Il pm aveva aperto un'inchiesta per mobbing, poi la dirigente aveva parlato della ripartizione dei fondi ai gruppi, di quei 2.500 euro destinati all'attività politico-istituzionale dei gruppi, 12 milioni di euro annuali sul cui utilizzo si doveva render conto a fine anno secondo uno schema preciso. L'ipotesi di reato era stata cambiata in abuso d'ufficio: i fondi finivano ai gruppi ma c'era il sospetto che i loro presidenti e amministratori dessero ogni mese il denaro a ciascun consigliere a prescindere dall'attività svolta. Nell'ottobre 2009 si era passati a contestare il peculato e la domanda cui la Procura aveva deciso di dare una risposta era diventata: i soldi erano effettivamente spesi per l'attività politico-istituzionale? L'ex Presidente del Consiglio regionale Giacomo Spissu aveva sostenuto che fosse "tutto in regola" e sottolineato "l'autonomia dell'organo legislativo". Altri colleghi avevano sostenuto fosse il pm "a dover provare la destinazione illecita di quei fondi", mentre invece "qui si chiede a noi di dimostrare come siano stati spesi" e comunque "la legge non prevede i giustificativi delle spese da parte dei singoli consiglieri".

Ben diverse le convinzioni del pm (passate poi al vaglio di parecchi giudici, Cassazione compresa): i soldi erano stati usati per stipendi e contributi alle segretarie nonostante apposite indennità, affitto di uffici e appartamenti, acquisto di auto, quotidiani, periodici, riviste e libri, contributi per convegni su transumanza e balli tradizionali, versamenti al partito utili a detrazioni fiscali. Qualcuno aveva pagato un Capodanno a Milano con signora per poi dire: "Era un errore". Ed era cominciato il processo. Solo il primo di una serie, condito anche da alcuni clamorosi arresti nel novembre 2013.

# # # #

### ORDINE DI LAVORO A
Trascrivi per favore l'intero elenco qui sotto riga per riga, senza cambiare nulla, tralasciando le immagini.
Il testo in esame e l'elenco hanno origini diverse.

### DATI REGISTRATI
# # # #

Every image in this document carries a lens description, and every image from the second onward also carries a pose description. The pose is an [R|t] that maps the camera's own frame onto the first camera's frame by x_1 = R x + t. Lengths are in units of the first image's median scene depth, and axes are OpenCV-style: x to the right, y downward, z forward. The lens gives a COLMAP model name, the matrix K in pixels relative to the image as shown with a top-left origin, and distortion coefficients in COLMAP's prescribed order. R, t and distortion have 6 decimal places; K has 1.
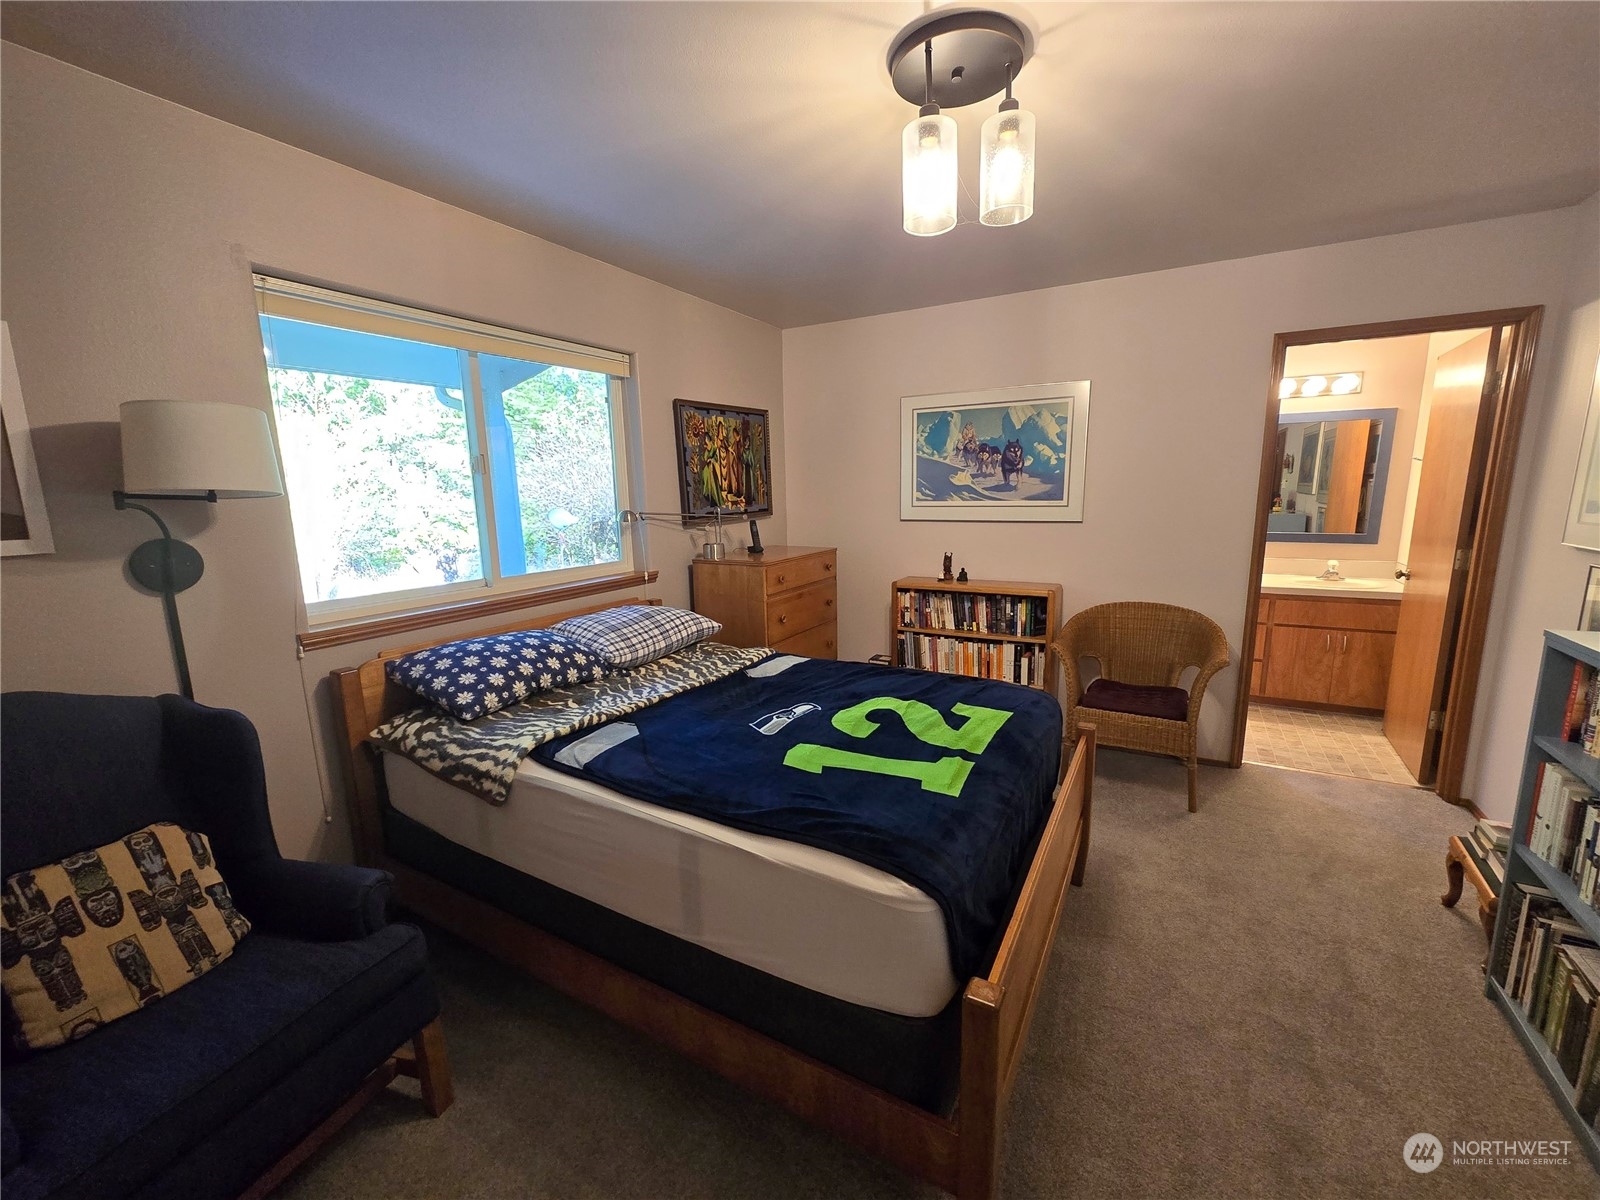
lens RADIAL K [[658.0, 0, 806.1], [0, 658.0, 605.2], [0, 0, 1]] dist [-0.000206, 0.001261]
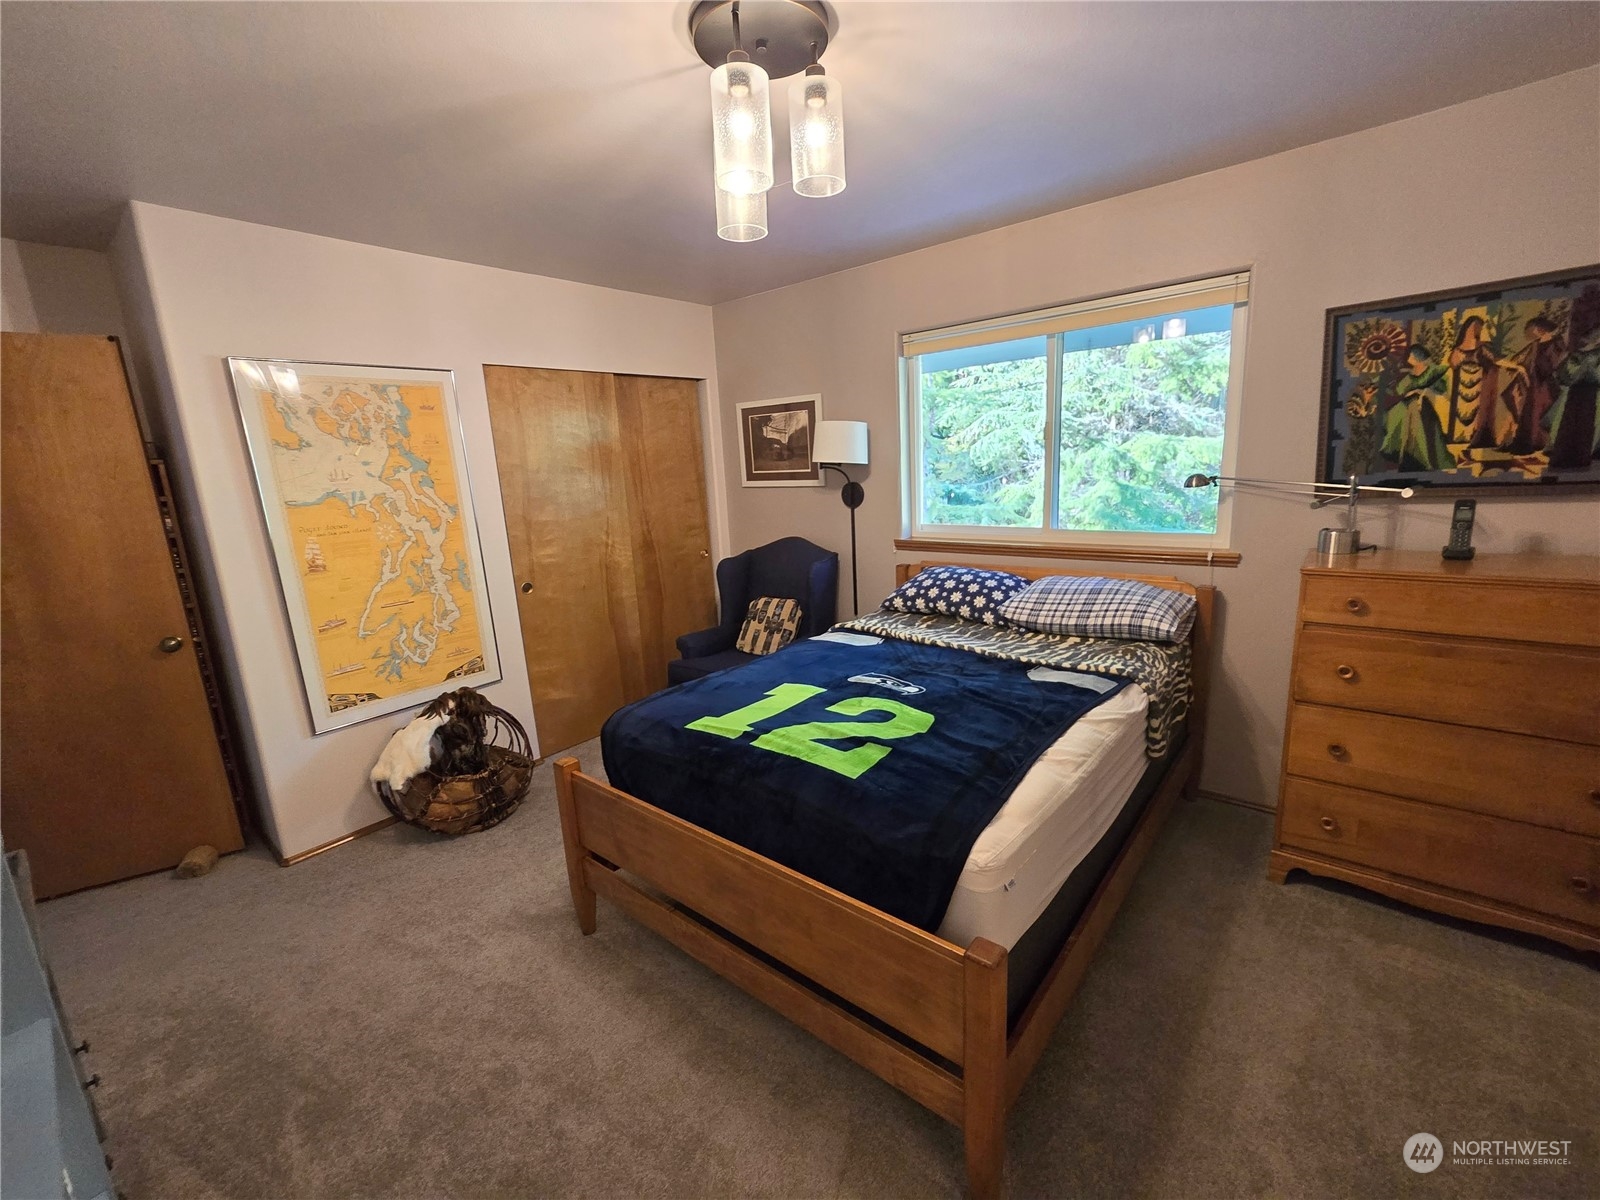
lens RADIAL K [[658.0, 0, 801.7], [0, 658.0, 598.8], [0, 0, 1]] dist [-0.000206, 0.001261]
pose [[-0.174779, 0.229865, -0.957400, 0.574859], [-0.124248, 0.959445, 0.253038, -0.124765], [0.976737, 0.163180, -0.139131, 0.579944]]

# # # #

### ORDINE DI LAVORO B
Estrai dal testo in esame, parola per parola, il passo che comincia con "Ben diverse le" e termina con "nel novembre 2013.".

### RISULTATO A
Every image in this document carries a lens description, and every image from the second onward also carries a pose description. The pose is an [R|t] that maps the camera's own frame onto the first camera's frame by x_1 = R x + t. Lengths are in units of the first image's median scene depth, and axes are OpenCV-style: x to the right, y downward, z forward. The lens gives a COLMAP model name, the matrix K in pixels relative to the image as shown with a top-left origin, and distortion coefficients in COLMAP's prescribed order. R, t and distortion have 6 decimal places; K has 1.
lens RADIAL K [[658.0, 0, 806.1], [0, 658.0, 605.2], [0, 0, 1]] dist [-0.000206, 0.001261]
lens RADIAL K [[658.0, 0, 801.7], [0, 658.0, 598.8], [0, 0, 1]] dist [-0.000206, 0.001261]
pose [[-0.174779, 0.229865, -0.957400, 0.574859], [-0.124248, 0.959445, 0.253038, -0.124765], [0.976737, 0.163180, -0.139131, 0.579944]]

### RISULTATO B
Ben diverse le convinzioni del pm (passate poi al vaglio di parecchi giudici, Cassazione compresa): i soldi erano stati usati per stipendi e contributi alle segretarie nonostante apposite indennità, affitto di uffici e appartamenti, acquisto di auto, quotidiani, periodici, riviste e libri, contributi per convegni su transumanza e balli tradizionali, versamenti al partito utili a detrazioni fiscali. Qualcuno aveva pagato un Capodanno a Milano con signora per poi dire: "Era un errore". Ed era cominciato il processo. Solo il primo di una serie, condito anche da alcuni clamorosi arresti nel novembre 2013.